Cette assemblée consulaire élit en son sein le "bureau exécutif" ainsi que le président et les vice-présidents de la Chambre Régionale d'Agriculture. Ceux-ci sont chargés de représenter les agriculteurs, de parler en leur nom et de gérer leur Chambre Régionale d'Agriculture pour la réalisation de ses fonctions et de ses objectifs. La gestion de la Chambre Régionale d'Agriculture, s'effectue sous le contrôle de l'assemblée consulaire qui adopte les programmes d'activités et les budgets, traduit le points de vue des agriculteurs sur les questions importantes qui les concernent, après consultations de la base et évalue la gestion et les résultats du bureau exécutif.
Le réseau et l'Association Nationale des Chambres Régionales d'Agriculture
Le réseau est institutionnalisé sous forme d'Association Nationale des Chambres d'Agriculture, chargée de coordonner et d'animer les activités dudit réseau à échelle nationale. Son existence n'affecte en rien le caractère décentralisé et autonome des Chambres Régionales dont elle est l'émanation et sur lesquelles elle n'a aucun pouvoir hiérarchique ou de tutelle dans la mesure où ce sont elles qui lui définissent ses activités et lui procurent ses moyens de fonctionnement.

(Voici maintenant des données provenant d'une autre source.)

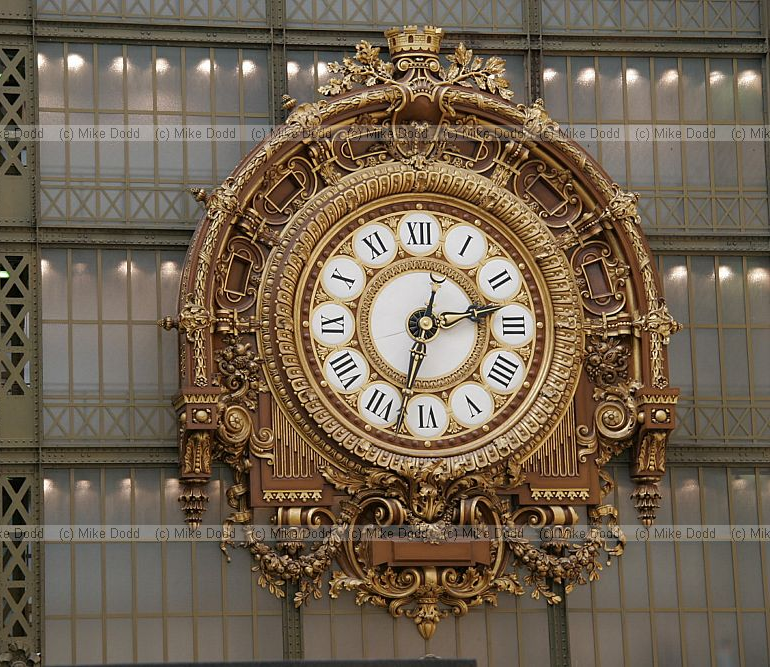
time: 2:32
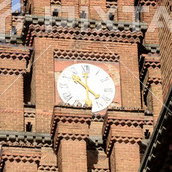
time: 10:22
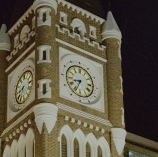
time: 8:33
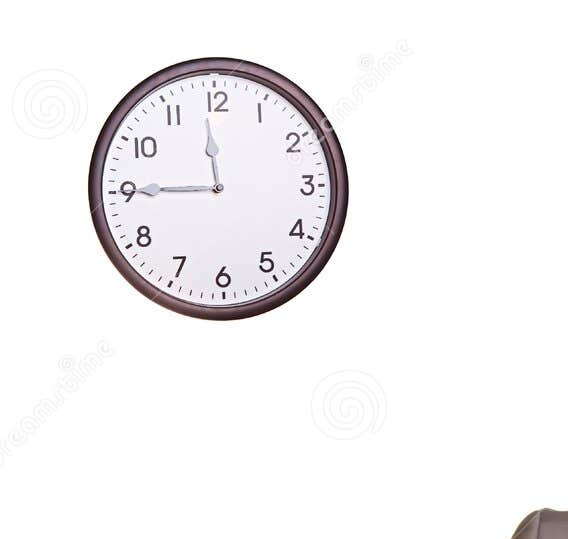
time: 11:45
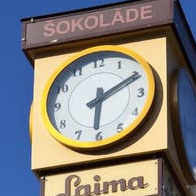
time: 6:10
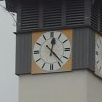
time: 12:23
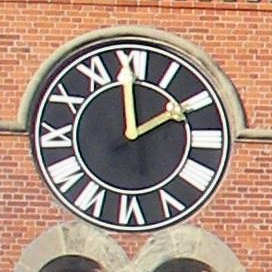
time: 1:59
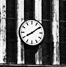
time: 8:09
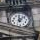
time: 12:07
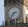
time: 2:36
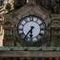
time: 6:36
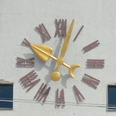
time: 10:02
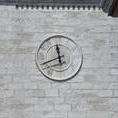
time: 11:41
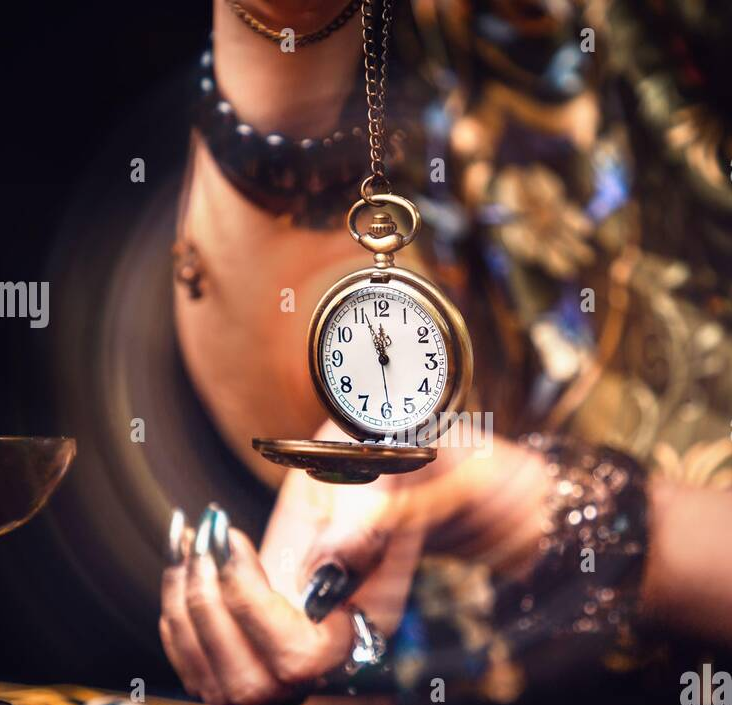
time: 11:56
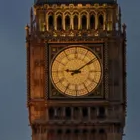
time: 9:09
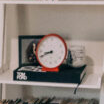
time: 8:41
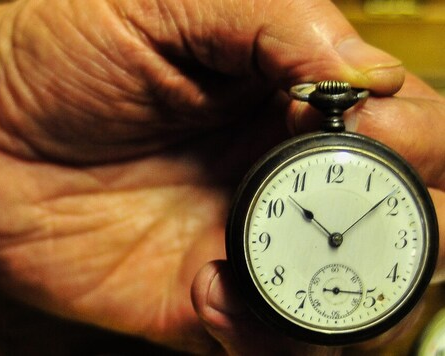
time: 10:08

Cette association est une structure très légère, constituée d'un bureau exécutif, formé par les présidents des Chambres régionales qui élisent parmi eux un président de l'association et des vice-présidents. Sur la base de la synthèse des points de vue exprimés par les Chambres Régionales, ce bureau élabore les positions communes à défendre au niveau national dans les instances de décisions et auprès du Gouvernement et des autres partenaires publics et privés des agriculteurs. En outre, il gère l'association et les actions ou projets communs à plusieurs Chambres Régionales. Pour rester proches de leurs instances de base, les membres du bureau de cette association continuent à exercer leurs fonctions de présidents de Chambres Régionales.
Cette association a un rôle important dans l'information d'abord des agriculteurs sur leur environnement économique national et international, ensuite des pouvoirs publics sur le point de vue des agriculteurs et enfin, des partenaires extérieurs pour développer la coopération avec les professions agricoles des autres pays. Les actions dans ce cadre sont relayées par celles des Chambres Régionales, jusqu'au niveau des exploitations agricoles. Elles doivent pour cela user de tous les moyens existants déjà cités, en mettant l'effort sur l'organisation de rencontres répétées avec les agriculteurs.